Four and Twenty Blackbirds in Brooklyn, NY is without a doubt my favorite pie store. Their flavors are killer, and they somehow always manage to hit the perfect visual mix of beautiful and rustic (nothing is less appealing than a sterile grocery store pie). The first time I went my friend and I got a slice of every pie on the menu that day - a choice that led me to taste Salted Honey pie for the first time.
If you're a friend of mine it's pretty likely that you've tasted it at some point, because it was the first pie I got really good at making. I once made a cookbook as a gift for friends and family around the holidays that I called "Karen's Easy As Salty Honey Pie Cookbook." I brought a piece of that pie on a first date once. And they all end up on Instagram:
So of course, just as boredom with making vanilla marshmallows led to the weirdo flavors we have today, I got the itch to experiment. Last year it manifested in Beer & Pretzel Pie (I cooked down the beer until it was essentially a syrup and used that and malted barley syrup as replacements for the honey). This year it's this: the honey is replaced with MARSHMALLOWS.
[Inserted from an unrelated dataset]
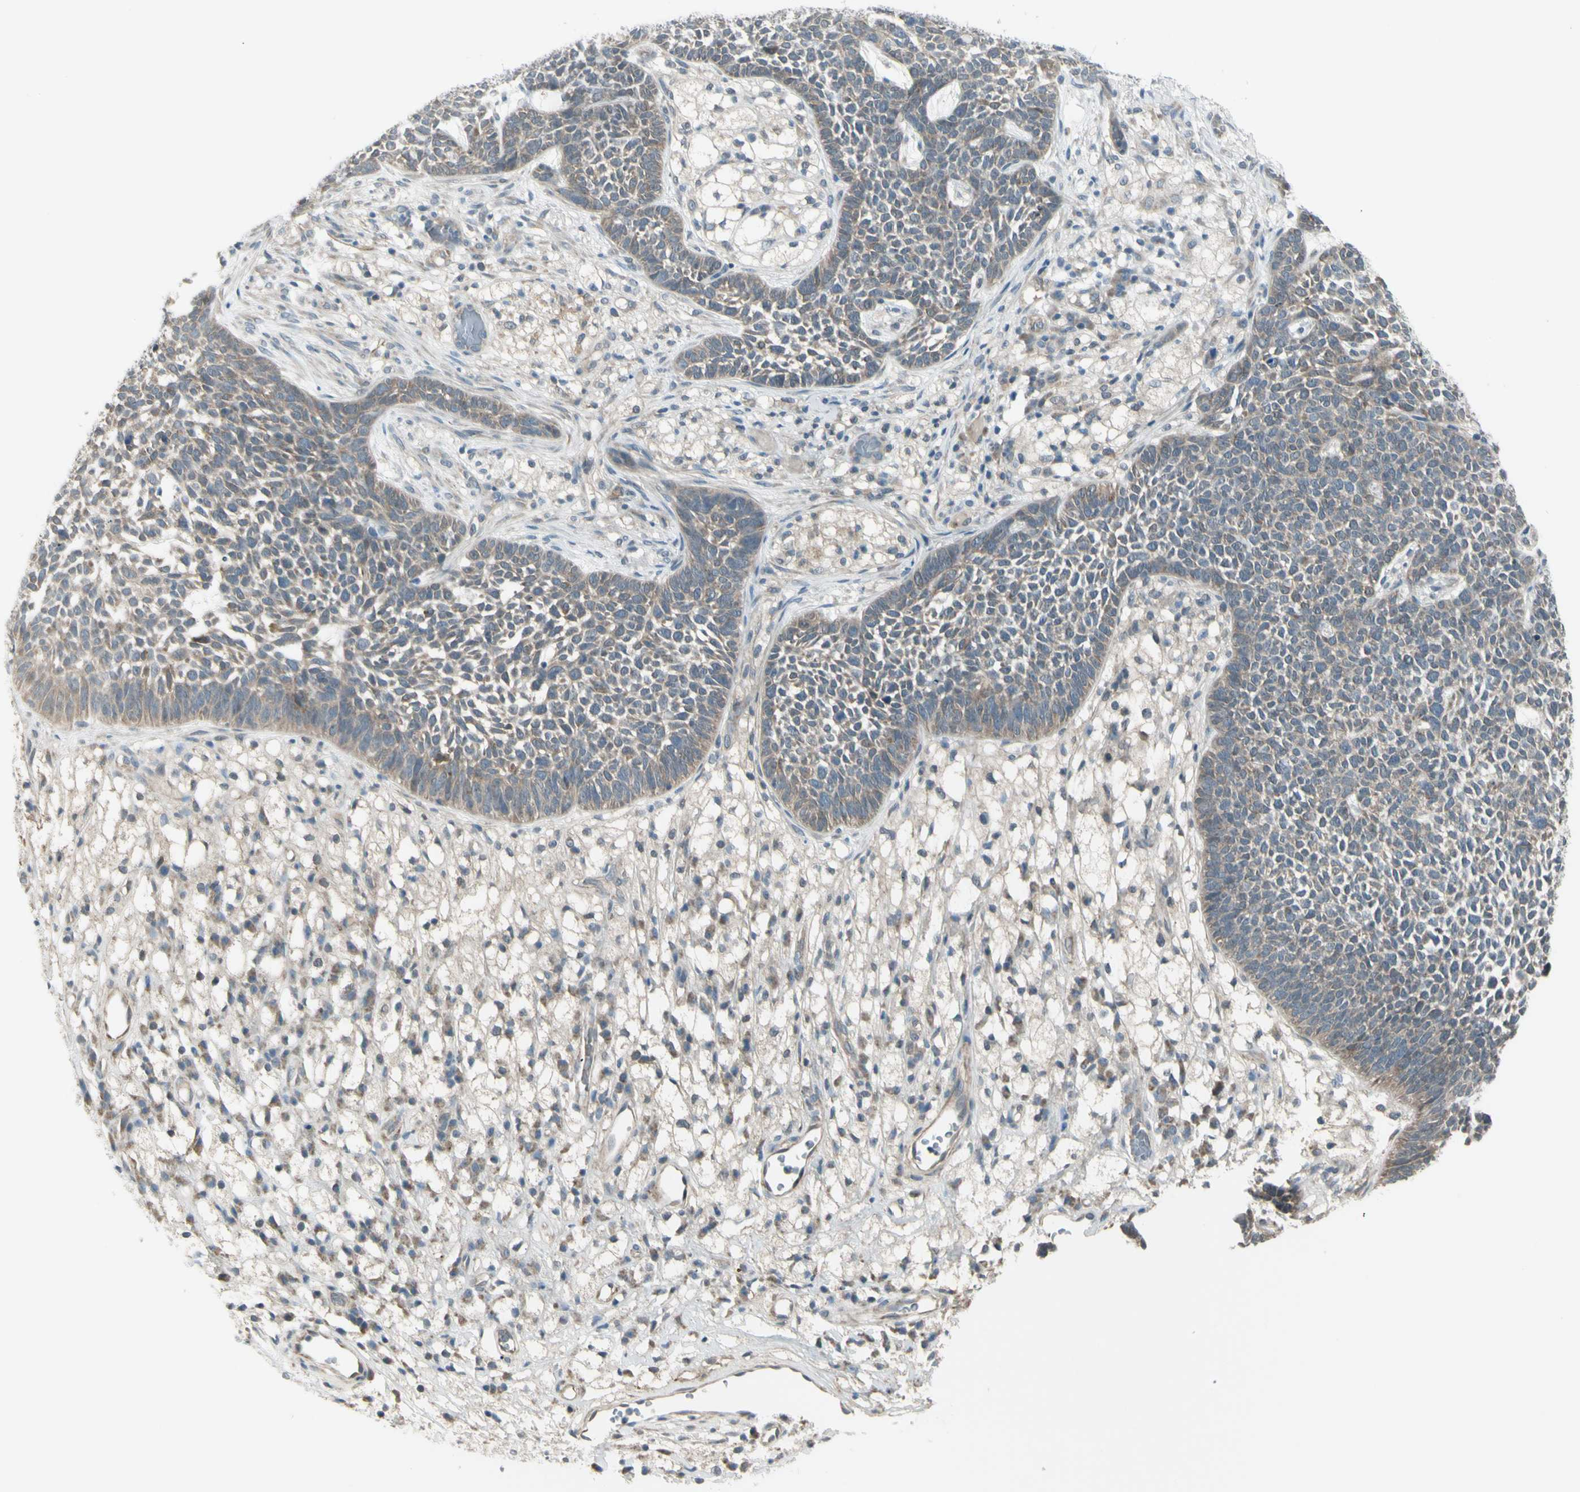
{"staining": {"intensity": "negative", "quantity": "none", "location": "none"}, "tissue": "skin cancer", "cell_type": "Tumor cells", "image_type": "cancer", "snomed": [{"axis": "morphology", "description": "Basal cell carcinoma"}, {"axis": "topography", "description": "Skin"}], "caption": "Skin cancer (basal cell carcinoma) stained for a protein using immunohistochemistry shows no staining tumor cells.", "gene": "NAXD", "patient": {"sex": "female", "age": 84}}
If you cannot get my Mocha Chip marshmallows for this recipe, you may be able to replace them with 9 oz of vanilla marshmallows and about 1 tbsp espresso powder. You can also use heavy cream instead of the coconut cream, should you wish. The ganache is optional and makes the pie taste - in my boyfriend's words - more like a fallen chocolate cake.
- Chocolate Pie Crust
- 1 cup all purpose flour
- 1/4 cup cocoa powder
- 1/2 tsp salt
- 1 tbsp sugar
- 1/4 lb (1 stick) cold unsalted bugger
- 1/2 cup water
- 1/2 ice
- 2 tbsp apple cider vinegar
- Chocolate Ganache (Optional)
- 4 oz dark chocolate (70%), chopped finely
- 1/4 cup coconut cream
- Pie Filling
- 1/2 cup butter
- 9oz Mocha Chip Marshmallows (~16 marshmallows)
- 3/4 cup sugar
- 1/4 tsp salt
- 3 large eggs
- 1/2 cup coconut cream
- 1 tsp white vinegar
For the pie crust: thoroughly mix the flour, cocoa powder, sugar and salt. Cut the cold butter into 1/2" cubes and with a hand held pastry blender cut the butter into the flour mixture until the largest bigs butter left are about the size of peas. Mix the vinegar, water and ice, and add it to the butter/flour mixture 2 tbsps at a time. Incorporate by hand as needed, until the dough just comes together. Wrap in plastic wrap and refrigerate for 1 hour.
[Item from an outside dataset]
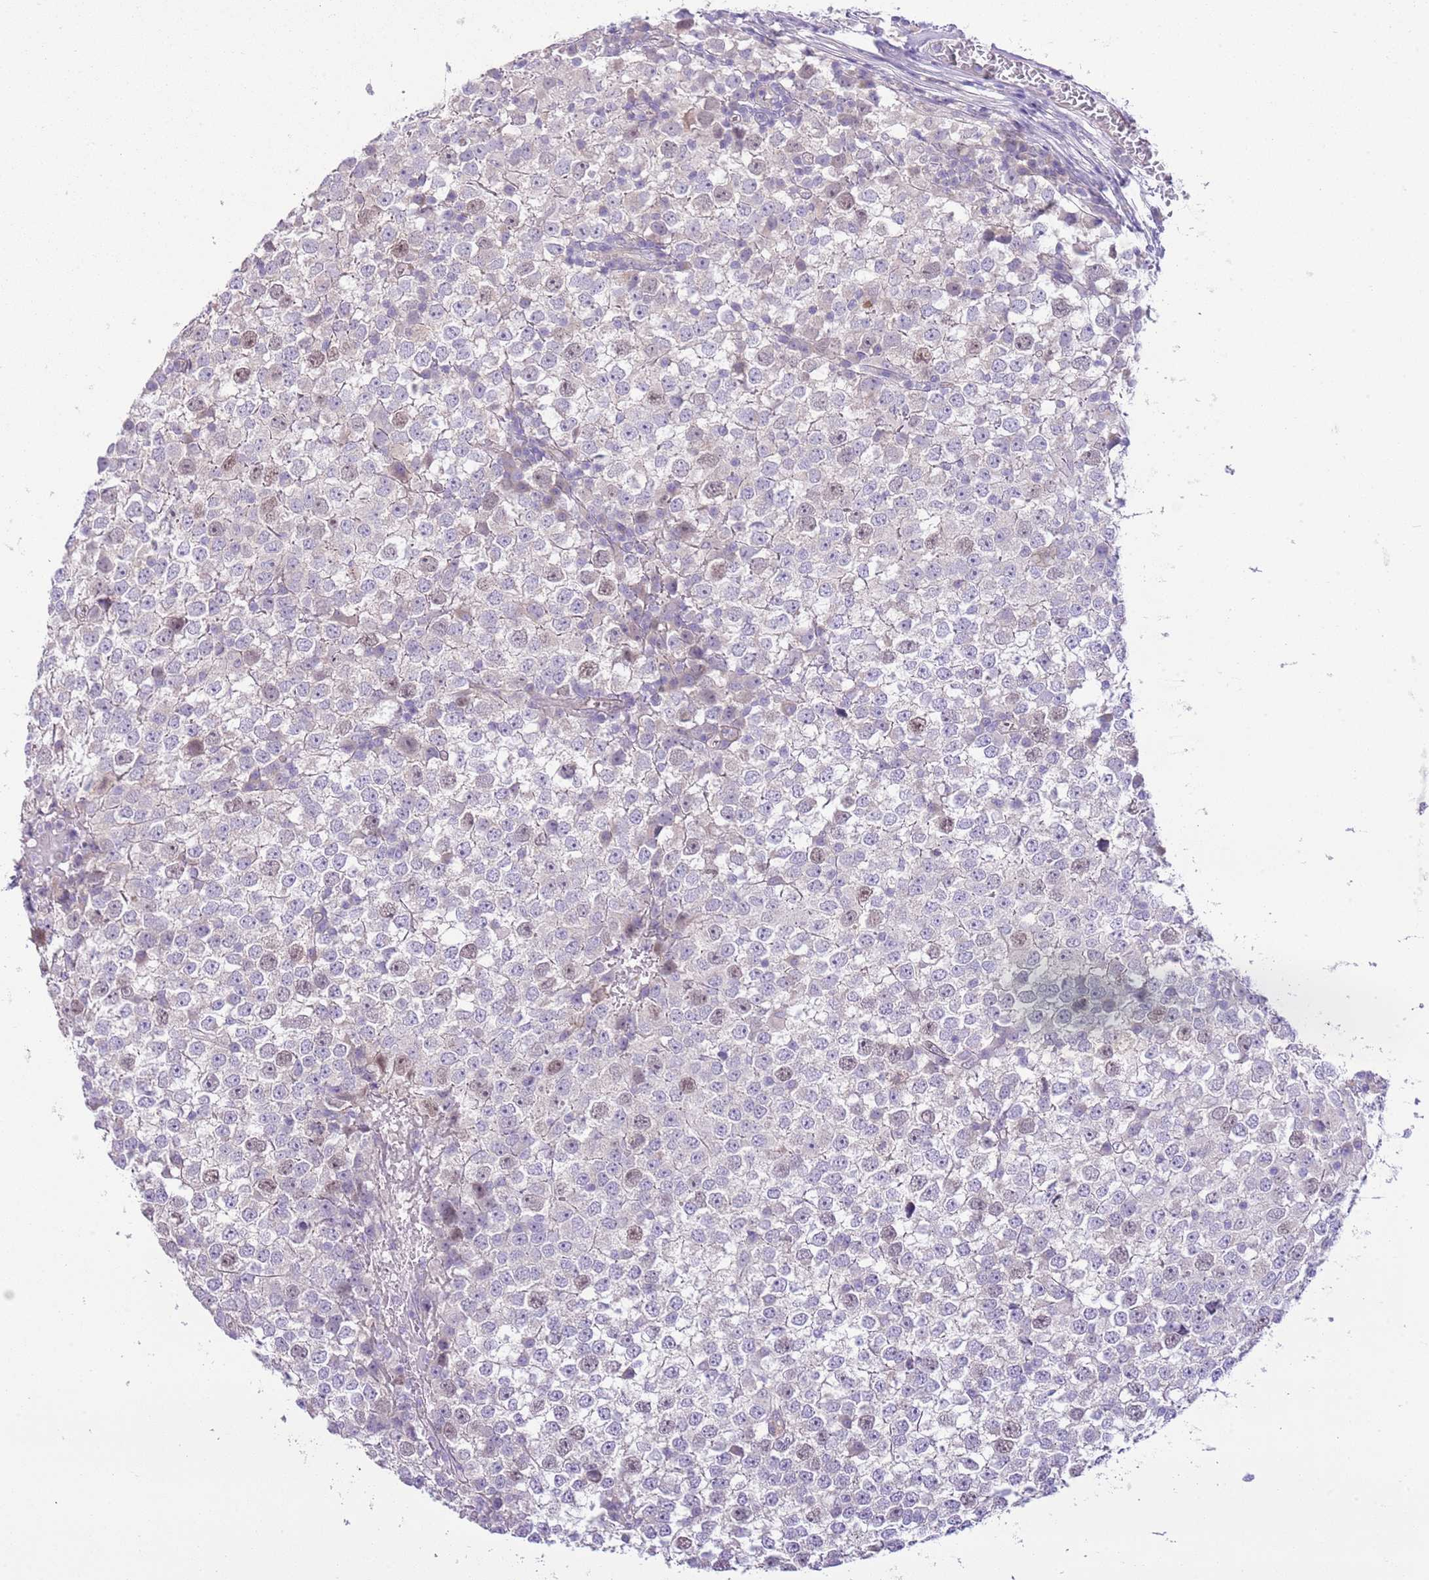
{"staining": {"intensity": "moderate", "quantity": "<25%", "location": "nuclear"}, "tissue": "testis cancer", "cell_type": "Tumor cells", "image_type": "cancer", "snomed": [{"axis": "morphology", "description": "Seminoma, NOS"}, {"axis": "topography", "description": "Testis"}], "caption": "Moderate nuclear expression is present in approximately <25% of tumor cells in testis cancer (seminoma).", "gene": "FBRSL1", "patient": {"sex": "male", "age": 65}}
With a floured board and rolling pin, roll the pie crust out to a large circle and lay carefully in a floured pie pan. Make sure the pie crust is fully flush to the pan, especially on the sides, or the weight of the custard will break through it. Put back in the fridge while you prepare the filling.
Preheat oven to 375C.
Optional: Ganache - bring the 1/4 cup coconut cream just to a boil and remove from head. Add the chocolate and leave for 5 minutes. Stir the ganache until it is completely smooth, then spread it evenly over the bottom of the refrigerated pie crust. Return the pie to the fridge.
Put your butter and marshmallows in a microwave for about a minute, or until mostly melted (stirring will get you the rest of the way). Whisk in the sugar and salt, then make sure the mixture is only warm and whisk in the eggs, one at a time. Stir in the coconut cream and vinegar. Pour filling into the pie crust, and place pie on a baking sheet.
Bake at 375C for 45-50 minutes, turning the pie half way through. The pie is done when the edges have puffed up and set and the middle is no longer liquid but still a little wobbly. Let cool completely in fridge before cutting.